DIRECTIONS:
Wherever the word "linejoin" appears in a line of the data, that line should be copied.

Stored items:
—————

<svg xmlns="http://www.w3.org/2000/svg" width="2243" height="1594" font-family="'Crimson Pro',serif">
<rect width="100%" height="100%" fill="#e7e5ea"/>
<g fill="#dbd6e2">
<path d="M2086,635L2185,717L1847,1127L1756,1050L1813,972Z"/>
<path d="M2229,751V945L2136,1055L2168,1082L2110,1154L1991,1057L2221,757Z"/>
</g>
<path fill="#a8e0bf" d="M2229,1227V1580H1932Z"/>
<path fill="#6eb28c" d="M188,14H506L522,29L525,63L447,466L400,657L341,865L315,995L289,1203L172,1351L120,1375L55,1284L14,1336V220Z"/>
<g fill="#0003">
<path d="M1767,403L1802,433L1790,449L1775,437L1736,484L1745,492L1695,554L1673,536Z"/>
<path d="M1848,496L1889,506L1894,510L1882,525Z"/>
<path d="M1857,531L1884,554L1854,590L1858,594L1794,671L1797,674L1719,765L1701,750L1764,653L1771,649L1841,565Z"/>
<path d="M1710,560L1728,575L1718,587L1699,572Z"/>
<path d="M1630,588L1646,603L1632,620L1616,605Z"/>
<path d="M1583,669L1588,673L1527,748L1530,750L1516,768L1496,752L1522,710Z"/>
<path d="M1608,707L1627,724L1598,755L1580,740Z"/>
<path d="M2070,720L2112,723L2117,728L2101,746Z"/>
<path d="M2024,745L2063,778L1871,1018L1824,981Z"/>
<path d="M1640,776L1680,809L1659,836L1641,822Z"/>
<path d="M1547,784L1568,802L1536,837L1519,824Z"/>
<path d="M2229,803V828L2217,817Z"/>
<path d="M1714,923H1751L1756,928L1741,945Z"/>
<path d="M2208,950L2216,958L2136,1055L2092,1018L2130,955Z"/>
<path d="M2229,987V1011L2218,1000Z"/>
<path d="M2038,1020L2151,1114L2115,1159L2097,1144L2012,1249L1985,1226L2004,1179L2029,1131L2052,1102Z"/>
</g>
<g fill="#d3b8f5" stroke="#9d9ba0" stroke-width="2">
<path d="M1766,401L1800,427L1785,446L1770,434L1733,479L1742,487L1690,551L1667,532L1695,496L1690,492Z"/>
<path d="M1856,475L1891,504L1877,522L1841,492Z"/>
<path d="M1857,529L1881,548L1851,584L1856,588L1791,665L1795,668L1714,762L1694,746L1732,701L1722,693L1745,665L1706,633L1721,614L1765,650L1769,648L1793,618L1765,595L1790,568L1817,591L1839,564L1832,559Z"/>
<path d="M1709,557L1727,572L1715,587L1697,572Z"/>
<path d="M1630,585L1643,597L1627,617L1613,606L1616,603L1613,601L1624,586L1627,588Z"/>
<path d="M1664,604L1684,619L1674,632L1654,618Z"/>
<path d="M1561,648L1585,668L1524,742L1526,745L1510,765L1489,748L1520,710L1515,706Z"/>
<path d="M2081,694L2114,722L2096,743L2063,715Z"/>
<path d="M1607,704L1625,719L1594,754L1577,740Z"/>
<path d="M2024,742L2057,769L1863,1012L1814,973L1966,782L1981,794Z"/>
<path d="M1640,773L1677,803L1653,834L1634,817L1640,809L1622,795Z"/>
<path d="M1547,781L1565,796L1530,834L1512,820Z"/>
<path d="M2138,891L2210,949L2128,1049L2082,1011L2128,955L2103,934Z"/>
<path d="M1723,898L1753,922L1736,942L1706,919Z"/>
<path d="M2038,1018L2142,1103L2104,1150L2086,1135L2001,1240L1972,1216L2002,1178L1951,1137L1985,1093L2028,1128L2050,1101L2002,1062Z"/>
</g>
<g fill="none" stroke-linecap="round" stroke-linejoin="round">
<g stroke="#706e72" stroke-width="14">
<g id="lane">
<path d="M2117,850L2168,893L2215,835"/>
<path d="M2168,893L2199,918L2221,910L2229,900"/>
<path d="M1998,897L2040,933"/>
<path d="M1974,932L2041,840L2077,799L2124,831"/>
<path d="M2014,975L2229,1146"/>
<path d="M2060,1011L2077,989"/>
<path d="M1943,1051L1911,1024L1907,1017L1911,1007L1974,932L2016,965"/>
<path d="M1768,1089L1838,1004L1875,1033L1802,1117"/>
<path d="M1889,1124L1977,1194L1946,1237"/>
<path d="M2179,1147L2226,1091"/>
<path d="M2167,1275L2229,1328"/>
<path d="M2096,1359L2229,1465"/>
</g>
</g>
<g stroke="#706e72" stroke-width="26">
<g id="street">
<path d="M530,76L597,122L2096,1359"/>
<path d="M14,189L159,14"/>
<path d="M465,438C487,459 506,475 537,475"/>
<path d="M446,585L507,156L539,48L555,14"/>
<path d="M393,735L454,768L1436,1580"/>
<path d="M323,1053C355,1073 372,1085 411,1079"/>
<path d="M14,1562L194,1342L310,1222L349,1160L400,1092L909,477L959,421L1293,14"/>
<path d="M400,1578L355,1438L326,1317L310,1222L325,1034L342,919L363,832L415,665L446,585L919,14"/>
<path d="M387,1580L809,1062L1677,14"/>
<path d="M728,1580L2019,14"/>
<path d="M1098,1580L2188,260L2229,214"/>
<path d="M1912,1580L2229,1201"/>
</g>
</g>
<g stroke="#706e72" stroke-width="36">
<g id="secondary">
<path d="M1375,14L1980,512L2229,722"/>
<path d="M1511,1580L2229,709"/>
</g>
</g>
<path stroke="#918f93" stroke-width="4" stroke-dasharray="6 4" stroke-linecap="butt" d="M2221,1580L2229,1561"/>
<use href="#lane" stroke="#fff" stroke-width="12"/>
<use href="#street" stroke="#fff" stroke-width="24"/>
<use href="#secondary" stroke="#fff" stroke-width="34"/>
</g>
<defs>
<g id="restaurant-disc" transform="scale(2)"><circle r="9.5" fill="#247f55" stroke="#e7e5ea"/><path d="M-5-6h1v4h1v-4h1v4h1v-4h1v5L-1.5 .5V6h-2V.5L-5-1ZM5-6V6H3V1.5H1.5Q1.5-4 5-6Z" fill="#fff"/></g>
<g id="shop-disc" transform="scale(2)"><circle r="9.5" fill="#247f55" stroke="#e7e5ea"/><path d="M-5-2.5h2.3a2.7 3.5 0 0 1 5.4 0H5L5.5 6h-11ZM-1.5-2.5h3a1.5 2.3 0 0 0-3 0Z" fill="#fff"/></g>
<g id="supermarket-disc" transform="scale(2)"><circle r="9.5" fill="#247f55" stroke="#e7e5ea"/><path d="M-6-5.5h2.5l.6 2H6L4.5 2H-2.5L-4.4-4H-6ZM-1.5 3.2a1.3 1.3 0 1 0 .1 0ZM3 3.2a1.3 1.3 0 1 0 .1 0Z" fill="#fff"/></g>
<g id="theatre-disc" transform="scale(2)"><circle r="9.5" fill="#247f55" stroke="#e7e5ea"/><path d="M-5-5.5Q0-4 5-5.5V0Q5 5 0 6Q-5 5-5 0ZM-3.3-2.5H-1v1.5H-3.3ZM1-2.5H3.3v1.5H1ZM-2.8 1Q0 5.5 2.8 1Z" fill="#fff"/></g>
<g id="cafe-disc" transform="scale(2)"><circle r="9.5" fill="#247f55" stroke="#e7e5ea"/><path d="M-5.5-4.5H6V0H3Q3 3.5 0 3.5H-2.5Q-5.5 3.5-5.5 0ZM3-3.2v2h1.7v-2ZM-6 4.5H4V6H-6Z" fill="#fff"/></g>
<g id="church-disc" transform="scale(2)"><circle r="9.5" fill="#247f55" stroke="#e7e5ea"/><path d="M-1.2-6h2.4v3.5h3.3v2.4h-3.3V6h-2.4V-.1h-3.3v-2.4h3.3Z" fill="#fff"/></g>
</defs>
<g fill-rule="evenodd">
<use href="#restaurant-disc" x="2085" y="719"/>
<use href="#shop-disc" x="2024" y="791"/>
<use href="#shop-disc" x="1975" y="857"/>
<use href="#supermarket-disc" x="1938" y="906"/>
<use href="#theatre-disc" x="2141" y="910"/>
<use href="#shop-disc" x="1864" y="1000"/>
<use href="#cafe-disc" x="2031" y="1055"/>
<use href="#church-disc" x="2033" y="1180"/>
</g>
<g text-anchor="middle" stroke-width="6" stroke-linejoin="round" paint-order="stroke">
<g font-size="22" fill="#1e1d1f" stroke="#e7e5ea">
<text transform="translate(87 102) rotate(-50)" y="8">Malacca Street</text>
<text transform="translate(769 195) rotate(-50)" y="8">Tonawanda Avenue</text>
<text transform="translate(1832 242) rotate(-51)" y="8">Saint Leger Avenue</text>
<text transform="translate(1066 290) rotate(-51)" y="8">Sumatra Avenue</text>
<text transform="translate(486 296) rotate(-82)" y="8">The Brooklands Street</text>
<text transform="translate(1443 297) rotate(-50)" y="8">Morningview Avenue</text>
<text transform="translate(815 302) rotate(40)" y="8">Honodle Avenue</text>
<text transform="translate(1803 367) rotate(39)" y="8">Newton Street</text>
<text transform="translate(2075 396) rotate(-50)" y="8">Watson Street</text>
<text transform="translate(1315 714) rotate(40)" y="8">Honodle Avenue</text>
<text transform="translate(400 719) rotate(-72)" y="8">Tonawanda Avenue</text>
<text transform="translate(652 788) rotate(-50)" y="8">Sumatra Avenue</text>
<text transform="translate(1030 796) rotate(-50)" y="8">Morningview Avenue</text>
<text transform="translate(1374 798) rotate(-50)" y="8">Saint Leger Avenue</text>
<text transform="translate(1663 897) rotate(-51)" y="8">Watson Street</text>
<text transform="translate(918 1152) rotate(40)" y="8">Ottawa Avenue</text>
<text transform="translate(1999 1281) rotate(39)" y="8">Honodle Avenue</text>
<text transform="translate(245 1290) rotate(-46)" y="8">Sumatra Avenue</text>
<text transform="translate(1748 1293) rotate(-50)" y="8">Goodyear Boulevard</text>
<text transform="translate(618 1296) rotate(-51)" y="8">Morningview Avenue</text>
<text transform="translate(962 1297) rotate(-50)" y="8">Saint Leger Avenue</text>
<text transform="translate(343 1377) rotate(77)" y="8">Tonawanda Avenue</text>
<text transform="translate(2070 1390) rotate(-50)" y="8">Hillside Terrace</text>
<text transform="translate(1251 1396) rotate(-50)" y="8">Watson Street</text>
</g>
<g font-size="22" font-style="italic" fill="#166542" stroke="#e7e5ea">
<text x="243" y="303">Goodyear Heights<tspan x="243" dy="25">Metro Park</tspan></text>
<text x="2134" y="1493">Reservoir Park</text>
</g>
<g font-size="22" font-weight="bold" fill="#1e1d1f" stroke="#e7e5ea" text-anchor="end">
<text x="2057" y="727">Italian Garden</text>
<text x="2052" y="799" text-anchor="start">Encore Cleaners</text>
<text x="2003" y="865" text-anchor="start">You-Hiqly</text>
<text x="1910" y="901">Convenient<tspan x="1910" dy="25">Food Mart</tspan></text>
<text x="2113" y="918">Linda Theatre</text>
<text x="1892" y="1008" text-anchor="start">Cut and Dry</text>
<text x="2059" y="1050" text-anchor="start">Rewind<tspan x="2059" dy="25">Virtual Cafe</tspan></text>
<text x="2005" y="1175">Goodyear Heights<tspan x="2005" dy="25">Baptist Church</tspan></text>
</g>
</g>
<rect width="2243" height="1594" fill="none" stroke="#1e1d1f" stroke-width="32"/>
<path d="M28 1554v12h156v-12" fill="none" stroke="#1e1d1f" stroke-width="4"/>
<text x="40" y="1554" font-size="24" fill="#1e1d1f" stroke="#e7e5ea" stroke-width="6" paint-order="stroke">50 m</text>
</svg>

—————

SOLUTION TO THE EXERCISE:
<g fill="none" stroke-linecap="round" stroke-linejoin="round">
<g text-anchor="middle" stroke-width="6" stroke-linejoin="round" paint-order="stroke">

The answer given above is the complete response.